_Exercise_: Take from the material every line containing the string "wrist" and copy it.

[Opening Task inputs section]

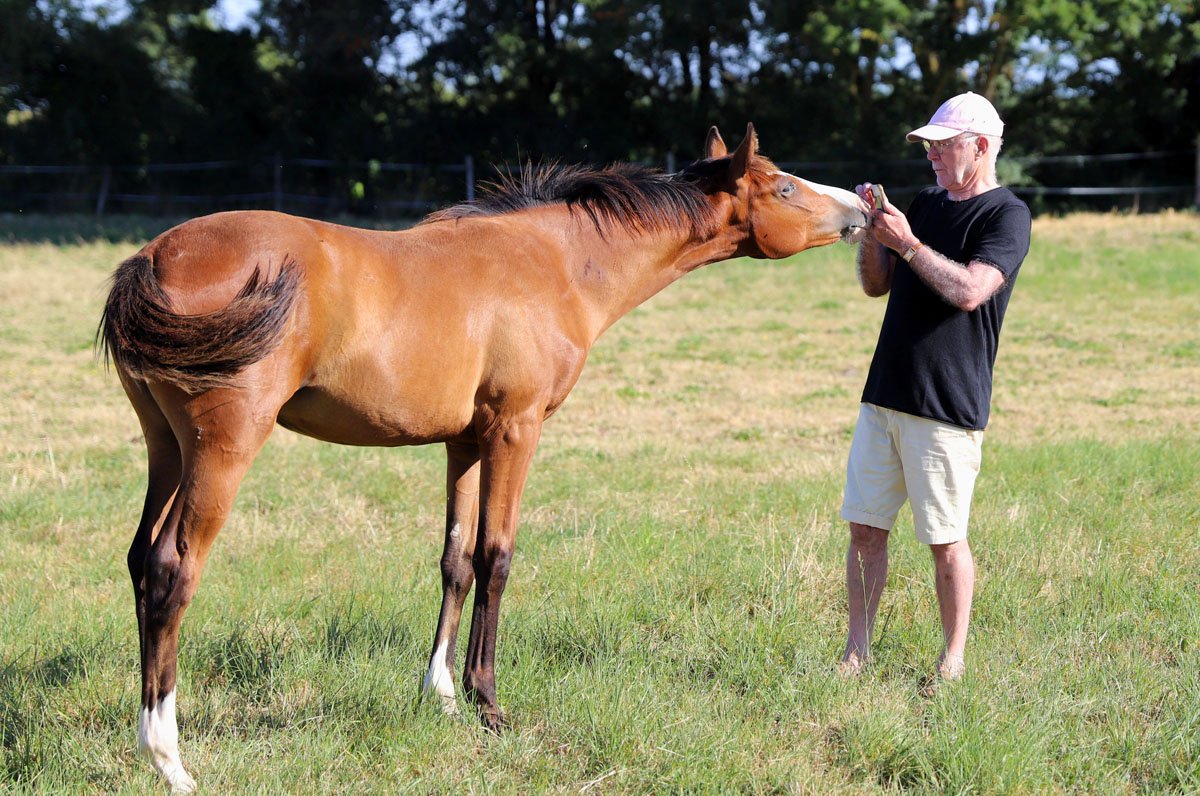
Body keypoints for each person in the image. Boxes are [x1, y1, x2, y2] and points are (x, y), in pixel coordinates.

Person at [839, 91, 1031, 683]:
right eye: (928, 147)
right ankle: (856, 651)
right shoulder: (923, 203)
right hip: (885, 395)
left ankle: (952, 659)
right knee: (865, 530)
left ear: (981, 147)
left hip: (947, 407)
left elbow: (971, 291)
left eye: (943, 146)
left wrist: (909, 244)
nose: (932, 156)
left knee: (945, 540)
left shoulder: (1007, 216)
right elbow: (876, 286)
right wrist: (874, 235)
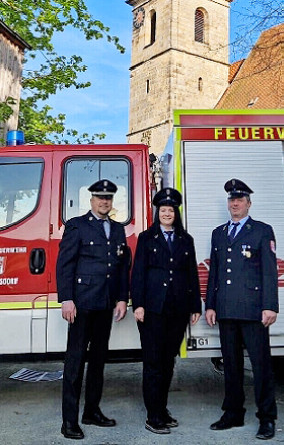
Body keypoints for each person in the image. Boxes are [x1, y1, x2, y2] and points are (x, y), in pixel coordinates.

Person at [204, 178, 279, 440]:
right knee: (232, 366)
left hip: (252, 311)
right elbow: (215, 272)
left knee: (261, 367)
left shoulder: (261, 231)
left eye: (239, 200)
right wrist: (210, 305)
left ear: (248, 203)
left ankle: (267, 418)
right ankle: (233, 413)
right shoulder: (219, 233)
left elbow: (270, 273)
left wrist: (270, 306)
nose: (234, 203)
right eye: (231, 200)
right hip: (225, 310)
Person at [56, 179, 130, 440]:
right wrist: (66, 299)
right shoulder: (77, 226)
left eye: (108, 198)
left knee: (98, 361)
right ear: (92, 200)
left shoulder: (118, 230)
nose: (104, 202)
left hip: (106, 304)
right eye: (100, 198)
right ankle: (69, 422)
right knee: (75, 363)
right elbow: (65, 264)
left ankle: (92, 411)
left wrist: (122, 298)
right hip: (82, 304)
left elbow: (122, 268)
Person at [131, 187, 202, 435]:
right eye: (163, 210)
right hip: (152, 309)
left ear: (176, 213)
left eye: (171, 210)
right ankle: (153, 415)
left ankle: (162, 409)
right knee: (153, 362)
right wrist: (137, 304)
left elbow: (191, 274)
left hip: (178, 309)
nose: (167, 213)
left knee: (168, 361)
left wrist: (195, 305)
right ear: (157, 212)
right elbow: (138, 273)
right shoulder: (146, 238)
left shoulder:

[Closing Task inputs section]

_Solution to the exercise_:
left wrist: (909, 244)
right wrist: (874, 235)
right wrist: (210, 305)
left wrist: (270, 306)
right wrist: (66, 299)
left wrist: (122, 298)
right wrist: (137, 304)
left wrist: (195, 305)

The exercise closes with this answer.